C’est vrai pour l’enseignement supérieur, dont le débat fait rage en ce moment. C’est encore plus vrai pour le secteur de la santé, qui accapare près de la moitié du budget des provinces et qui sera soumis à une forte pression dans les prochaines décennies due au vieillissement de la population.

Des aînées en plein exercice physiqueUne étude, publiée il y a quelques jours, est passée totalement inaperçue. Pourtant, les projections en matière de coût de santé sont inquiétantes. L’étude a un titre un peu monotone, ce qui a peut-être joué dans l’absence d’intérêt des médias :  La gestion des coûts des soins de santé pour une population vieillissante : le défi fiscal que le Québec n’a pas encore relevé. Les auteurs sont Colin Busby et William B.P. Robson de l’Institut CD Howe.

L’organisme aurait pu titrer autrement pour attirer notre œil, quelque chose comme : «Chers Québécois, que diriez-vous d’une hausse d’impôts de 50 %?

Mais bon, l’essentiel, c’est le contenu. Ainsi, selon le CD Howe, « la part du PIB représentée par les dépenses de santé du Québec financées par le secteur public augmentera, passant de 8,3 % cette année à 13,9 % en 2035 et à 17,2 % en 2062 ». Le double d’ici 50 ans!

Pour combler le manque à gagner, il faudrait augmenter les impôts ou encore emprunter davantage. Selon l’organisme, « il faudra une augmentation de plus de la moitié de la ponction fiscale prélevée à même les poches des Québécois ». Une hausse de 50 % des impôts!

Ou encore, pour couvrir les dépenses des programmes, dont l’essentiel de la hausse sera attribuable à la santé, « la province aurait besoin d’actifs d’une valeur d’environ 830 milliards de dollars ayant le même rendement que les obligations provinciales à long terme ». C’est le double du PIB du Québec.

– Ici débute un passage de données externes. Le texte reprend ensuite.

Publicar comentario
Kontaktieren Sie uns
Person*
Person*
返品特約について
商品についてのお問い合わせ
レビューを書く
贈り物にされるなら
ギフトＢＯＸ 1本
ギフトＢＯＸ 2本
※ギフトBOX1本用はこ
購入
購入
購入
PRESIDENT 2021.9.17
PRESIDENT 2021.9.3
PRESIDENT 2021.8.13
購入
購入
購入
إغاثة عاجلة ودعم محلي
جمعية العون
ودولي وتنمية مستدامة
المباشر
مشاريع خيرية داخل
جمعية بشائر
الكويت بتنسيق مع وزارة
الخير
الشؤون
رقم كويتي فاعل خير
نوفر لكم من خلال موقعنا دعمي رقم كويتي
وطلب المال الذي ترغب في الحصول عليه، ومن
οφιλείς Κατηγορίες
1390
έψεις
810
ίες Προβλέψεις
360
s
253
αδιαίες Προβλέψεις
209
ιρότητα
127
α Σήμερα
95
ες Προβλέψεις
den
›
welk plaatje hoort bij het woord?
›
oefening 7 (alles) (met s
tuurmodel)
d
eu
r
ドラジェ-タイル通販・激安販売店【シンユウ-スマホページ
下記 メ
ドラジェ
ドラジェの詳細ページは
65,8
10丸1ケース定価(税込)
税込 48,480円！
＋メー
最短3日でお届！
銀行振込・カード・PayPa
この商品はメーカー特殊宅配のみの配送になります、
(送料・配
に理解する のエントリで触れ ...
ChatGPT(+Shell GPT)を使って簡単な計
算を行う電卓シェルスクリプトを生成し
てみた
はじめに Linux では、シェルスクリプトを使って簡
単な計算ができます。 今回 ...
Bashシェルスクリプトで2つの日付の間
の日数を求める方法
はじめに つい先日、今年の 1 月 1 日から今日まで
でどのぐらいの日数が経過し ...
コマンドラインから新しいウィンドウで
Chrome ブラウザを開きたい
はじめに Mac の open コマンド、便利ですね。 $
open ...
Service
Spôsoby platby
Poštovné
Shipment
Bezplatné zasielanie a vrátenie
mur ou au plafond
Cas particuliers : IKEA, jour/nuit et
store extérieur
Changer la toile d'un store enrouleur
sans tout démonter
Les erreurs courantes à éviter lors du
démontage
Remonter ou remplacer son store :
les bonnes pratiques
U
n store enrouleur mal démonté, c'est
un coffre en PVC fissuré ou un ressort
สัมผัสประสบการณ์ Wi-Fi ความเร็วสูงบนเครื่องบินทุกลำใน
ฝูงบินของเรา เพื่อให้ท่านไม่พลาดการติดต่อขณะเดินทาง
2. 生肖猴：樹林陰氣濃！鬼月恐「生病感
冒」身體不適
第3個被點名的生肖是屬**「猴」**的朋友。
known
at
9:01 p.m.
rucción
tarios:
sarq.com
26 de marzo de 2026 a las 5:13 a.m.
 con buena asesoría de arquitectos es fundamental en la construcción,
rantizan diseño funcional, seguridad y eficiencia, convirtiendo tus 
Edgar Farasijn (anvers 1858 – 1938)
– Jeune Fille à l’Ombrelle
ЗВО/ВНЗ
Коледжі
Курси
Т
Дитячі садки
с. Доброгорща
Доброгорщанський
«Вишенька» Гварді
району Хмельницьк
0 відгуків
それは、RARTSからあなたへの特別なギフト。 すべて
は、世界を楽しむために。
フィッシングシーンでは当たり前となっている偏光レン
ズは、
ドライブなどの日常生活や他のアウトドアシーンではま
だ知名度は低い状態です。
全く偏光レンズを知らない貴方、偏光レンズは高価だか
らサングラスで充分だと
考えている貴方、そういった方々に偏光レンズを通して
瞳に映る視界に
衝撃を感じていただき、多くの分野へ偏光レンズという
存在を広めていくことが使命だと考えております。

L’institut CD Howe affirme que le gouvernement doit trouver des façons de faire des économies et d’améliorer son innovation et sa productivité en coordonnant les soins, les dossiers médicaux et en donnant plus de responsabilités aux infirmiers-infirmières et aux pharmaciens-pharmaciennes.

Cette étude rejoint à peu près les chiffres avancés par les économistes Pierre Fortin et Luc Godbout sur le vieillissement de la population : de 2011 à 2051, la part des coûts de santé passera de 8 à 15 % du PIB, de 38 à 56 % des dépenses du gouvernement.

« Quelle que soit la justesse de ces prévisions, c’est la pente de la courbe qui importe et on n’y échappera pas », m’a écrit un économiste.